原因不明なんですが、我々が宇宙に行くと数日で死んでしまう。
だから我々は他の星にいけないんです。」
「なるほど。じゃああなた方のほうが文明は高いんですかね」
「それは分かりませんが…。そうだあなた方の宇宙船の性能を
いってみてください」
隊長は宇宙船の性能を答えた。すると宇宙人はこう言った。
「それぐらいの宇宙船なら我々は100年前にも作れました」
「地球の最新技術を尽くした宇宙船がですか。それならあなた方の
ほうが随分文明は高い。あの図々しいお願いかもしれませんが
どうか我々にご指導してくれませんか」
「いいですよ」
「えっ。そうですかありがとうございます」
あまりにすぐに返答したので男はびっくりした。
「別に感謝されることでもありませんよ。
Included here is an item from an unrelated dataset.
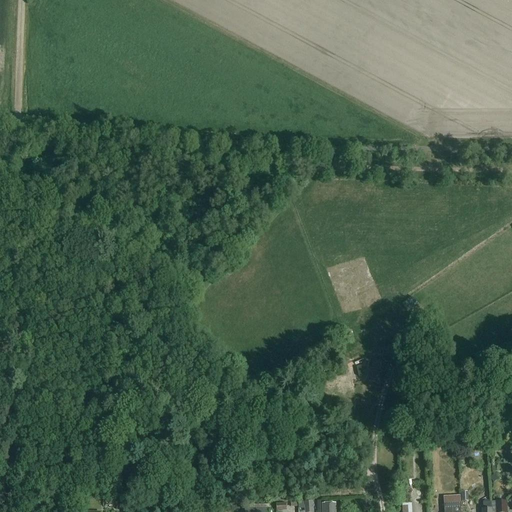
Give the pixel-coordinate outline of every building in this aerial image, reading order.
[(389,367),(374,362),(367,381),(382,386),(389,367)] [(362,365),(355,366),(358,375),(364,373),(362,365)] [(459,433),(466,432),(466,421),(458,421),(459,433)] [(459,443),(459,440),(458,430),(441,431),(441,440),(442,444),(459,443)] [(414,433),(403,433),(401,432),(400,440),(414,441),(414,434),(414,433)] [(496,475),(491,479),(495,484),(500,480),(496,475)] [(495,502),(495,511),(506,511),(506,501),(495,502)] [(286,502),(276,502),(276,510),(287,510),(286,502)] [(335,511),(336,502),(322,502),(322,511),(335,511)] [(483,509),(481,509),(481,511),(491,511),(491,502),(482,503),(483,509)] [(460,511),(460,503),(444,504),(444,511),(460,511)]
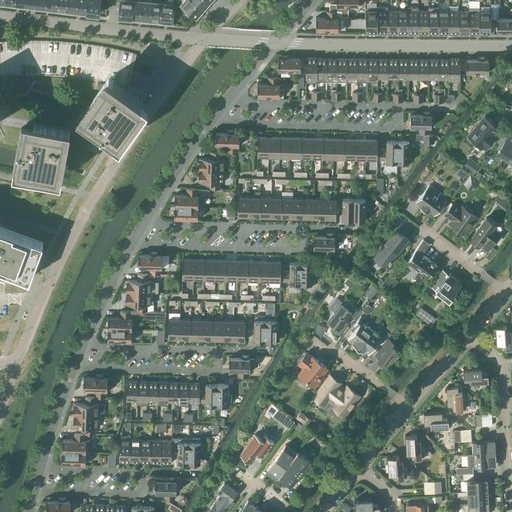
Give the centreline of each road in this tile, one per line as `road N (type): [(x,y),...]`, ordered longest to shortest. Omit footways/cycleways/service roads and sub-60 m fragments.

我々はあなた方の星に
いけませんから、あなた方のほうから来てください。何人
来られても結構ですよ。」
隊長は試しにいろいろなことを頼んでみたが全て快諾してくれた。
隊長は本当にこの惑星の住人は素晴らしいなと思った。一方
その惑星の最高指導者はこう思っていた。全くこいつらは
次から次へと願い事ばかり言いやがって。本当にこいつらは
強欲な来訪者だ。まあいいだろう。なぜならこの惑星はあと
数年で消滅してしまうからだ。原因は分かっているが解決策は
見つからない。どうせ死ぬのならばこいつらの惑星の優秀な
人材を一人でも多く巻き添えにしたほうがいい。